Vergelijkingen tussen landen worden vaak gemaakt aan de hand van koopkrachtstandaarden (KKS), zodat de waarden worden gecorrigeerd voor verschillen in prijspeil tussen landen. De gegevens in figuur 2 en figuur 3 en in tabel 2 worden uitgedrukt in actuele prijzen en kunnen wegens de inflatie en wisselkoersschommelingen niet worden gebruikt om vergelijkingen te maken tussen verschillende perioden. In 2017 bedroeg het bbp in de EU-28 in KKS 15,3 biljoen (15 300 miljard) – voor de EU-28 staat één KKS gelijk aan één euro; als zodanig was het bbp in KKS van de EU-28 in alle jaren waarvoor de analyse wordt gepresenteerd, hoger dan dat van de Verenigde Staten. Het is interessant om op te merken dat China in het verleden altijd een lager niveau van economische productie had dan de EU-28 en de Verenigde Staten, maar dat deze situatie is veranderd als gevolg van de snelle transformatie en constante groei van de Chinese economie. In 2013 was het Chinese bbp in KKS voor het eerst hoger dan dat van de Verenigde Staten en in 2015 bereikte de economische productie van China een niveau dat hoger was dan het niveau geregistreerd in de EU-28 (een situatie die zich in 2016 en 2017 voortzette).

Figuur 2: Bbp tegen actuele marktprijzen, 2007-2017
(miljard KKS)
Bron: Eurostat (prc_ppp_ind) en Wereldbank

De eurozone (EZ-19) was in 2017 verantwoordelijk voor 70,7 % van het bbp van de EU-28 (gemeten in KKS), wat lager was dan het percentage van 72,6 % in 2007. In 2017 waren de grootste vijf EU-lidstaten (Duitsland, Frankrijk, het Verenigd Koninkrijk, Italië en Spanje) samen verantwoordelijk voor iets meer dan twee derde (66,8 %) van het bbp van de EU-28, 1,8 procentpunt minder dan tien jaar eerder (in 2007).

GEGEVEN RECORDS:
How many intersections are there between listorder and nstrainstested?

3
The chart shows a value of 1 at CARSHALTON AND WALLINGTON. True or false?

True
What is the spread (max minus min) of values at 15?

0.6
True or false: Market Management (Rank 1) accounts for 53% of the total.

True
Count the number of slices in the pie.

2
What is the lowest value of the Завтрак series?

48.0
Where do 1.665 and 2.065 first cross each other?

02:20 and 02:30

---

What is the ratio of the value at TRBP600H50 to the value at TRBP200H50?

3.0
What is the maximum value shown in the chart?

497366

UIT TE VOEREN TAKEN:
[1] In welk jaar was het Chinese bbp in KKS volgens het bronfragment voor het eerst hoger dan dat van de Verenigde Staten?
[2] Selecteer elke regel uit de records waarin het woord "chart" voorkomt. Het verschil tussen hoofdletters en kleine letters telt mee.

UITWERKINGEN:
[1] In 2013.

[2]
The chart shows a value of 1 at CARSHALTON AND WALLINGTON. True or false?
What is the maximum value shown in the chart?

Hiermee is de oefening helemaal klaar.